Just a thought - is it left hand thread? In the exploded diagram I've found, the cross slide nut is bolted to the cross slide, the screw mount is fixed to the saddle. If the handle rotates clockwise to drive the slide away from the operator (deeper cut depth) that makes sense.


----------



## homebrewed (Oct 6, 2021)

It probably is left handed.  The pitch depends on whether or not it is a metric or imperial machine.  20TPI if imperial.  If metric it won't be some odd pitch because it determines how much the cross slide advances per turn.  I wouldn't want one that advances 1.25mm/turn and you probably don't either .


----------



## 6061T6 (Oct 6, 2021)

catsparadise said:


> Just a thought - is it left hand thread? In the exploded diagram I've found, the cross slide nut is bolted to the cross slide, the screw mount is fixed to the saddle. If the handle rotates clockwise to drive the slide away from the operator (deeper cut depth) that makes sense.

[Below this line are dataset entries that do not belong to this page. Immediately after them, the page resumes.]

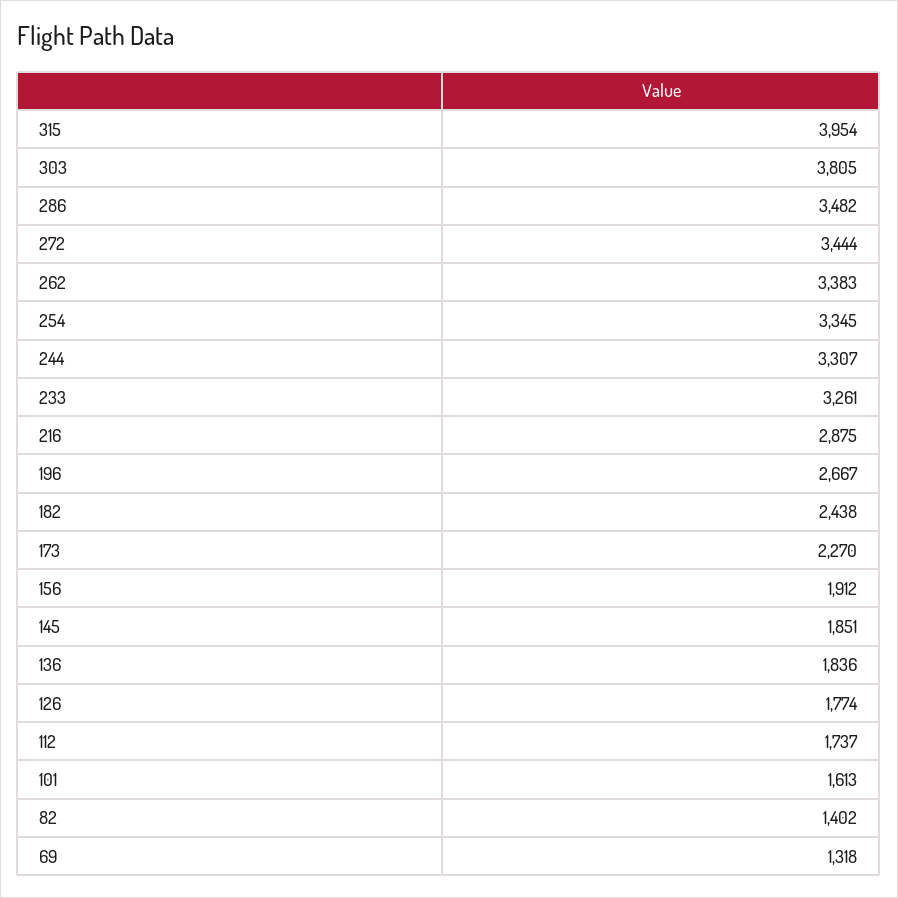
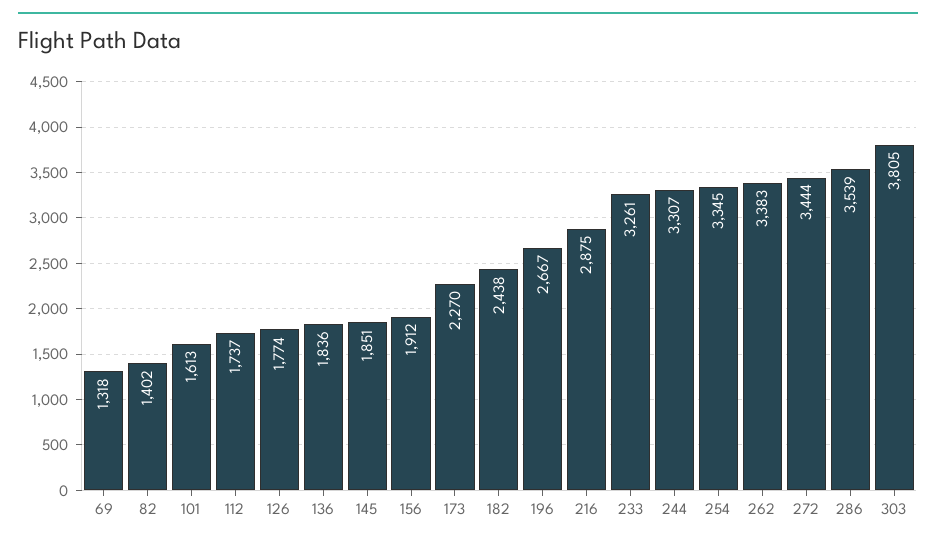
  {
-   "315": 3954,
    "303": 3805,
-   "286": 3482,
+   "286": 3539,
    "272": 3444,
    "262": 3383,
    "254": 3345,
    "244": 3307,
    "233": 3261,
    "216": 2875,
    "196": 2667,
    "182": 2438,
    "173": 2270,
    "156": 1912,
    "145": 1851,
    "136": 1836,
    "126": 1774,
    "112": 1737,
    "101": 1613,
    "82": 1402,
    "69": 1318
  }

That’s exactly correct! Thanks.


homebrewed said:


> It probably is left handed.  The pitch depends on whether or not it is a metric or imperial machine.  20TPI if imperial.  If metric it won't be some odd pitch because it determines how much the cross slide advances per turn.  I wouldn't want one that advances 1.25mm/turn and you probably don't either .



it is a Chinese machine so almost certainly metric. The hand dials are imperial to service the US market so it passes off as 20tpi. But I’d like to be sure of course. 

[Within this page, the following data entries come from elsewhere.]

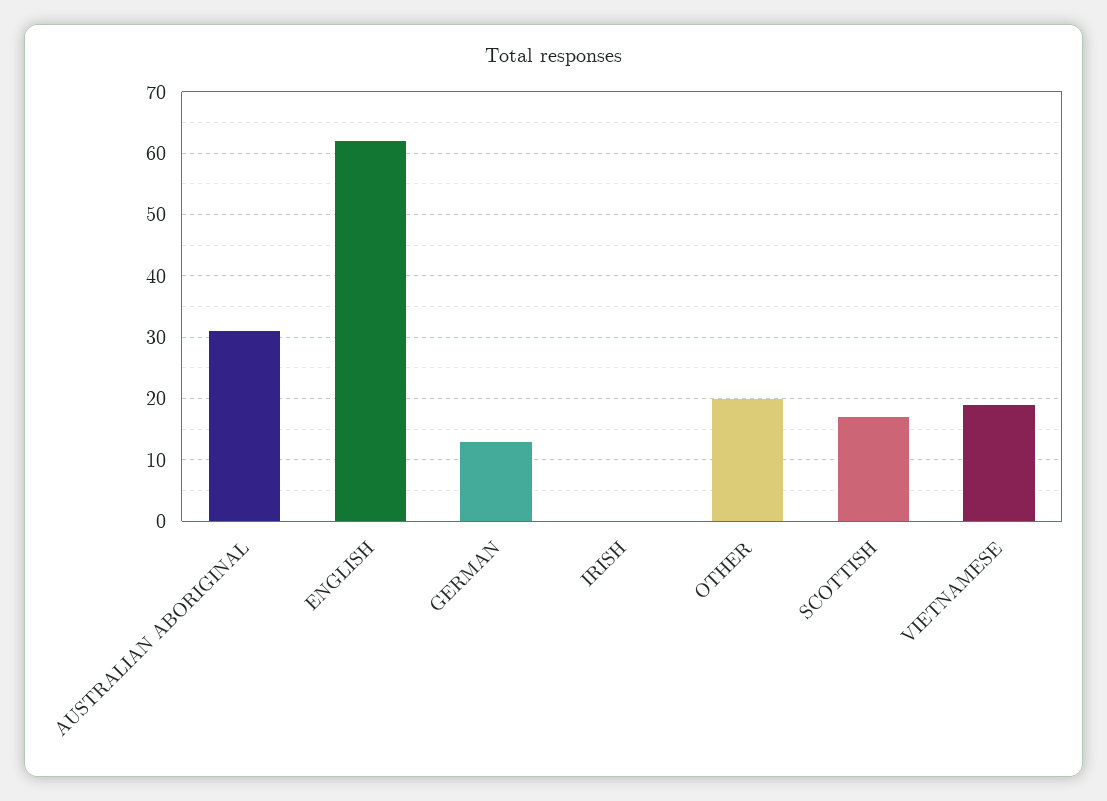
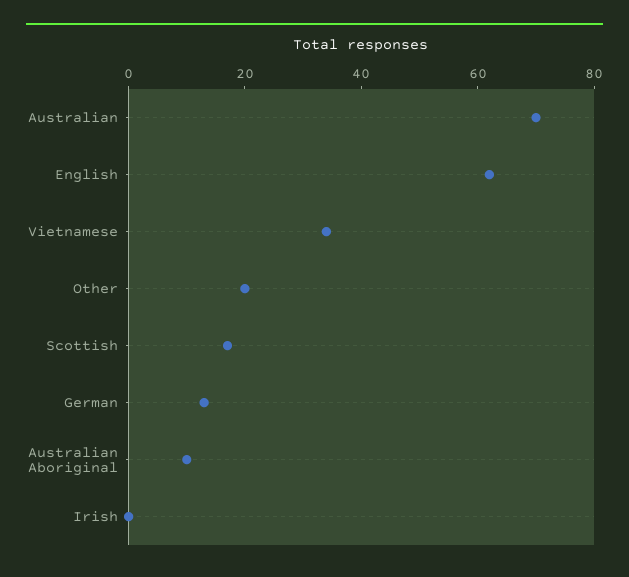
  {
-   "AUSTRALIAN ABORIGINAL": 31,
+   "AUSTRALIAN ABORIGINAL": 10,
    "ENGLISH": 62,
    "GERMAN": 13,
    "IRISH": 0,
    "OTHER": 20,
    "SCOTTISH": 17,
-   "VIETNAMESE": 19
+   "VIETNAMESE": 35,
+   "Australian": 70
  }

btw I am converting it to an electronic lead screw — Z axis is done. Was now in the process of doing the X axis so everything is automatic and I can cut tapers, curves etc.
It doesnt matter anymore if any measurement is imperial or metric. And no change gears of course.


----------



## homebrewed (Oct 6, 2021)

6061T6 said:


> That’s exactly correct! Thanks.
> 
> 
> it is a Chinese machine so almost certainly metric. The hand dials are imperial to service the US market so it passes off as 20tpi.

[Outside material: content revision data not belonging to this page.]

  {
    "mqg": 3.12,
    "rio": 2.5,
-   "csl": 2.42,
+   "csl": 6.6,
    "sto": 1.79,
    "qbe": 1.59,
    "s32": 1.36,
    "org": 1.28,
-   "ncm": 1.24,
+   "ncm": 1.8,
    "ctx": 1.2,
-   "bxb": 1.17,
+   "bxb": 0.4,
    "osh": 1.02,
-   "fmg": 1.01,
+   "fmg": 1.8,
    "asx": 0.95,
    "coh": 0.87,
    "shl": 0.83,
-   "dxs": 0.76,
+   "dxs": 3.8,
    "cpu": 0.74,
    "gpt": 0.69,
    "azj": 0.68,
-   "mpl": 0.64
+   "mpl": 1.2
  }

Do the dials indicate 0 to 50 or 0 to 40?  If the feed screw is 1mm the carriage will advance ***almost*** .040"/turn.....  I mean, who's going to quibble about being short by .0006299"/turn


----------



## 6061T6 (Oct 6, 2021)

homebrewed said:


> Do the dials indicate 0 to 50 or 0 to 40?  If the feed screw is 1mm the carriage will advance ***almost*** .040"/turn.....  I mean, who's going to quibble about being short by .0006299"/turn


0 to 50. 
I will be using the feed screw as a positioning indicator so the errors will add up over many rotations, say if I was turning down a large diameter.


----------